ENTRIES PROVIDED
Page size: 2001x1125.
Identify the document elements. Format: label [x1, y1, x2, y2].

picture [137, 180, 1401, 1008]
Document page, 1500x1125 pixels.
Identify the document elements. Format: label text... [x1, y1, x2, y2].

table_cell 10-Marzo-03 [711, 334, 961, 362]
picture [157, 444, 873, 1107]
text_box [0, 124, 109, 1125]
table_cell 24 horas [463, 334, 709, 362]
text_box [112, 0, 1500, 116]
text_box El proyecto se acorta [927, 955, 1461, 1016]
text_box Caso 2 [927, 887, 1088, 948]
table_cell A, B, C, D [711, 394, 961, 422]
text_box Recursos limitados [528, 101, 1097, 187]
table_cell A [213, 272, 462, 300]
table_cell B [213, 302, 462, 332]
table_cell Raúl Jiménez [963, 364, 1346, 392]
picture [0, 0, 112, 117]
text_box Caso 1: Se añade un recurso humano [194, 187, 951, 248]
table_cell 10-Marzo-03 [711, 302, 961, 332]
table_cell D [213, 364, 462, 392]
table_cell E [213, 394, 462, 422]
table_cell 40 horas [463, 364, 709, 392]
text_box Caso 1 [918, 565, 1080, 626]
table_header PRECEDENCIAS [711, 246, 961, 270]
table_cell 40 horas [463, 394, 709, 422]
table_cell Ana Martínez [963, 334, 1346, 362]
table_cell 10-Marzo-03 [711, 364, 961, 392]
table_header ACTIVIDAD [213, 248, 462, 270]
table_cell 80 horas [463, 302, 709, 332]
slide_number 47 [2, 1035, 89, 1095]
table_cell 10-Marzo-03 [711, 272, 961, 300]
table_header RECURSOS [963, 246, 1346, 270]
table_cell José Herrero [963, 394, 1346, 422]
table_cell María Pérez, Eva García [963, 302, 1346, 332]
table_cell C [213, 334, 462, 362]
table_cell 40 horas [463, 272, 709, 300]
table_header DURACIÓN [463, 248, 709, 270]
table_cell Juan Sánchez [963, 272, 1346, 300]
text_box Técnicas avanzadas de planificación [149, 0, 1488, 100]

WORK REQUEST
In the listing above, locate the line containing "Identify the document elements. Format: label [x1, y1, x2, y2]." and the line containing "Document page, 1500x1125 pixels.". Extract those two lines and every line between them, exactly as written, and only those.

ANSWER TO THE EXERCISE
Identify the document elements. Format: label [x1, y1, x2, y2].

picture [137, 180, 1401, 1008]
Document page, 1500x1125 pixels.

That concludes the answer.